I’ll admit that I didn’t really have a direction for the project. Period replicas are compelling, but my Seven has a rudimentary and rather charmless square cut bathtub body. However, its chassis features flattened springs and in order to allow the combination to be driven, I secured the radiator using thick steel strips bolted from the body to its shell.
Thus, suddenly, a diminutive rat-rod has taken shape. It is pure Austin Seven and it certainly isn’t quick even by post-1950 standards, but, boy, it really is a whole heap of fun.
Little more than a bit of tin on wheels, with an engine of dubious health, a slightly porous final drive housing and an unpredictable gearbox, it is a delight to drive, having been tested on the dirt track between our place and the neighbours’ houses.
Once again I’m reminded that I’m getting old because I can safely saythat knocking about in this little brute is as much fun as one can have fully clothed.
All that remains practically is to properly fit the Autosparks loom and source some headlights and a mounting bar, followed by a hopeful club-supported representation to the DVLA, registration, insurance, third party inspection and then some more fun.

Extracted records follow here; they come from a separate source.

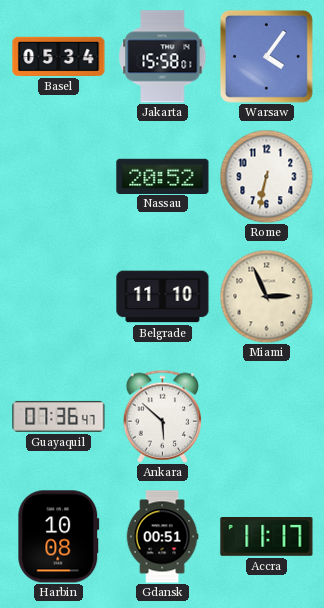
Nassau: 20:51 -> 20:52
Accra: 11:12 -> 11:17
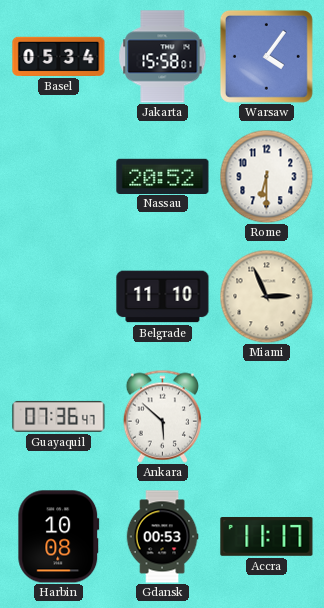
Rome: 6:32 -> 6:30
Gdansk: 00:51 -> 00:53
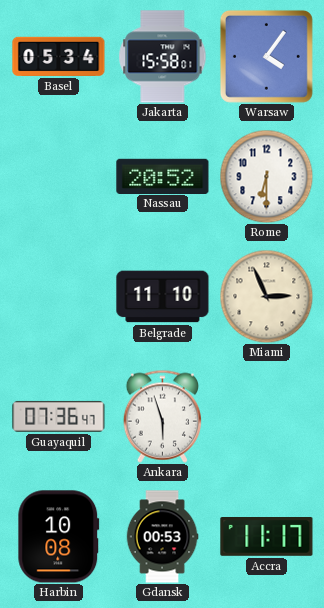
Ankara: 5:52 -> 5:57
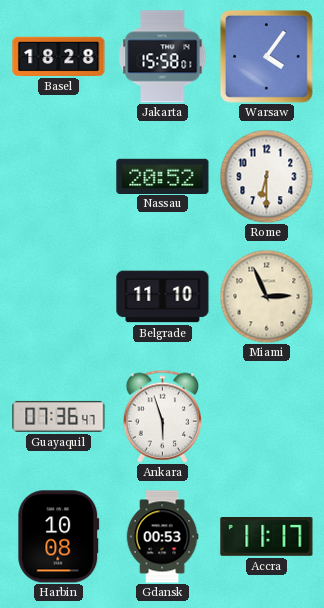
Basel: 05:34 -> 18:28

The Disco’ is a car for which I have plenty of respect. My 200Tdi example has been with me for three years now and has achieved 50,000 miles in service, on trips all over the UK and to mainland Europe too.
It’s not exactly a sparkling machine performancewise, but I would trust it to get me anywhere in an emergency. Currently I’m fitting a few replacement brake pipes for perhaps its last MoT test in my ownership although, as I’m so fond of the old machine and because it’s had a new nearside front wing to replace one damaged in the brief Shropshire freeze, I might permit it a stay of execution.
While the Disco’ may lack pace, the Jaguar XKR places dollops of full-fat whipped cream power through its custard auto’ gearbox to provide a thoroughly entertaining and capable long-distance cruiser, but its lumbering weight is made manifest by its relatively short-lived suspension joints and bushes which I’m currently replacing piecemeal.
In fact, while in the process of removing the offside lower suspension ball joint, a couple of workmates and me received the shock of our lives. Using gentle oxy-acetylene heat to assist removal of the joint in-situ, there was suddenly an extremely loud bang and the three people involved immediately turned toward the gas bottles, fearing some sort of blow-back. In the air was an acrid burnt smell that was unpleasant on the throat.
The bottles were immediately turned off, but nothing appeared to be amiss until, looking back at the balljoint, we realised that the heat had expanded the remaining grease to the point where the forces were great enough to fire the ball-pin out like a bullet. It was rather lucky that none of us had our feet in the direct line of fire, as the pin made quite an impression in the concrete below.
Nearly 40 years since I was first put to work as a numberplate maker and welding fire watch as a 12-year-old during school holidays at my cousin, John Wardrop’s, Regent Motors garage in Linlithgow, West Lothian, I’m still learning that cars can be temperamental things.